An additional possibility is that disruption of BAF53b impairs the formation or gene-specific targeting of the nBAF complex, ultimately disrupting interactions between nBAF and other regulatory elements required to control expression of target genes. Specifically, it is possible that the BAF53bΔSB2 mutant prevents the formation of a functional nBAF-based enhanceosome, a protein complex that assembles at gene enhancer regions to regulate transcription through recruitment of modifying enzymes, like HATs (Thanos and Maniatis 1995; Merika and Thanos 2001; Panne 2008; López and Wood 2015). Consistent with this, loss of BAF53b disrupts the targeting of nBAF and its calcium-responsive subunit CREST (calcium-responsive transactivator, also known as SS18L1) to specific gene promoters (Wu et al. 2007). CREST is known to recruit CBP (Aizawa et al. 2004; Qiu and Ghosh 2008), a HAT known to facilitate long-term memory formation (Barrett and Wood 2008). Therefore, disruption of BAF53b might impair memory by preventing the nBAF-CREST complex from localizing to memory-relevant genes, ultimately preventing the recruitment of HATs, like CBP, and other elements that enhance transcriptional accessibility at these genes.
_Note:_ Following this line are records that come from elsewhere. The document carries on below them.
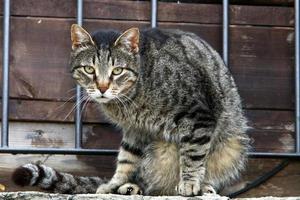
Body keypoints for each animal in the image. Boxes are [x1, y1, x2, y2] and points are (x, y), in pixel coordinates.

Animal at [12, 24, 250, 196]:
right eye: (89, 69)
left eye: (117, 71)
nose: (102, 87)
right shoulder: (135, 130)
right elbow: (126, 160)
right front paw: (113, 184)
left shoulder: (198, 116)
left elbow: (192, 154)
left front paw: (190, 183)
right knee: (144, 180)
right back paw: (128, 188)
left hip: (233, 147)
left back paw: (205, 187)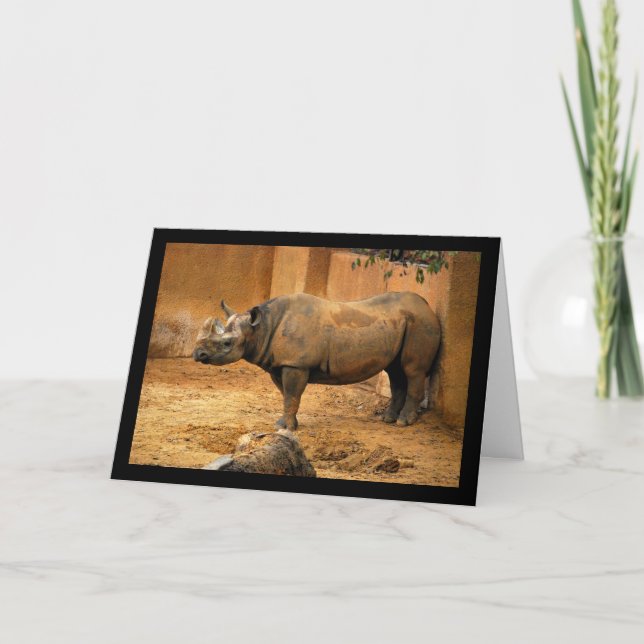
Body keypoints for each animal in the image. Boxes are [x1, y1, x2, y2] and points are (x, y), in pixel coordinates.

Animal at [193, 292, 441, 430]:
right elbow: (287, 396)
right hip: (403, 323)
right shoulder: (279, 364)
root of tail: (428, 306)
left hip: (421, 324)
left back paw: (403, 423)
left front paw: (285, 429)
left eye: (227, 344)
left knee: (412, 371)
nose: (198, 355)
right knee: (395, 371)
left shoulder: (296, 364)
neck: (262, 327)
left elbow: (291, 395)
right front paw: (287, 424)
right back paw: (388, 419)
In this case, HDAC3 deletion might improve memory formation in BAF53bΔSB2 mutants by restoring acetylation in the absence of the nBAF-CREST complex. More work will be required to determine precisely how the learning-induced gene expression profile is affected by HDAC3 deletion in BAF53bΔSB2 mice.
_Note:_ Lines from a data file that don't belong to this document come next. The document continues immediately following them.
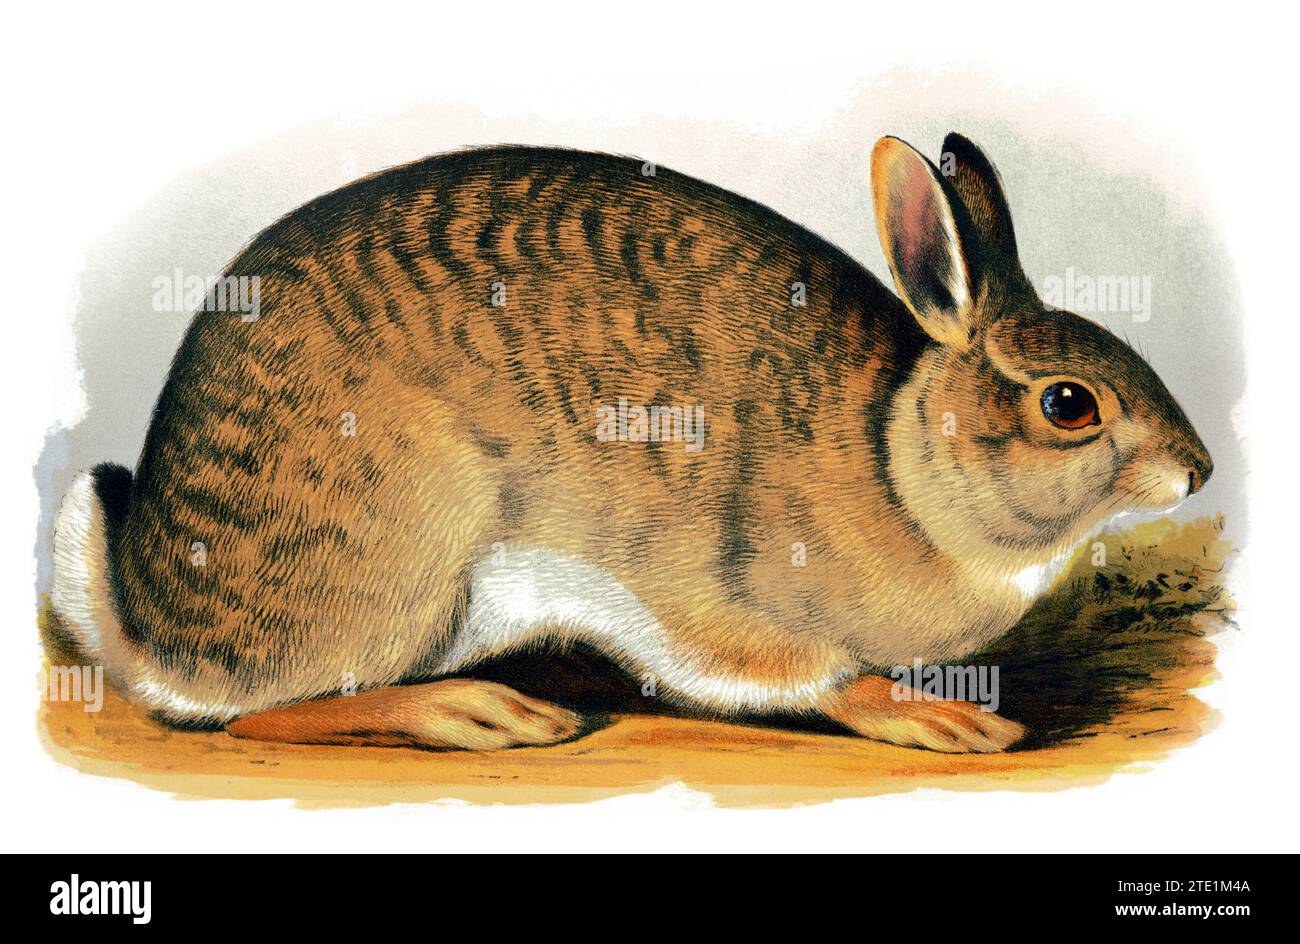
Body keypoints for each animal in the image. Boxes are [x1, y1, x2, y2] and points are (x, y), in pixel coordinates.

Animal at [50, 132, 1212, 754]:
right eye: (1069, 404)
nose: (1197, 469)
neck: (906, 463)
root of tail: (151, 620)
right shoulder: (725, 601)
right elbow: (808, 676)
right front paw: (933, 718)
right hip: (398, 555)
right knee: (264, 715)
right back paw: (479, 712)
Recent studies have identified numerous mutations in chromatin remodeling complexes in patients with both intellectual disability and autism spectrum disorders (Neale et al. 2012), suggesting that disruption in nucleosome remodeling may be a key contributing factor to these disorders. Consistent with this, the current study and previous work from our laboratory (White et al. 2016; Vogel Ciernia et al. 2017) have found that disruption of the BAF53b subunit of the neuron-specific nBAF nucleosome remodeling complex severely impairs both long-term memory and synaptic plasticity in mice. Here, we show that deletion of the repressive histone deacetylase HDAC3 can ameliorate these impairments, suggesting that enhancing histone acetylation may be sufficient to overcome impairments in memory and plasticity induced by disruption of nucleosome remodeling. As both broad-spectrum pharmacological HDAC inhibitors (Khan and La Thangue 2012; Ganai et al. 2016) and HDAC3-specific inhibitors (Malvaez et al. 2013; Franklin et al. 2014; Bieszczad et al. 2015; Rumbaugh et al. 2015; Krishna et al. 2016; Phan et al. 2017; Suelves et al. 2017) already exist, this represents a potential novel therapeutic avenue to improve cognition in patients with disorders linked to impaired nucleosome remodeling.

This study demonstrates, for the first time, that deleting HDAC3 is sufficient to ameliorate the long-term memory and synaptic plasticity impairments caused by disruption of the BAF53b subunit of the nBAF nucleosome remodeling complex. Although there is much work to be done to determine how these and other epigenetic mechanisms interact during memory formation, this study confirms that histone acetylation and nucleosome remodeling cooperate to regulate long-term memory formation. Understanding how these major epigenetic mechanisms interact to shape chromatin structure during memory formation is critical to understanding how long-term memory formation normally occurs and how this process is disrupted in intellectual disability and autism spectrum disorders.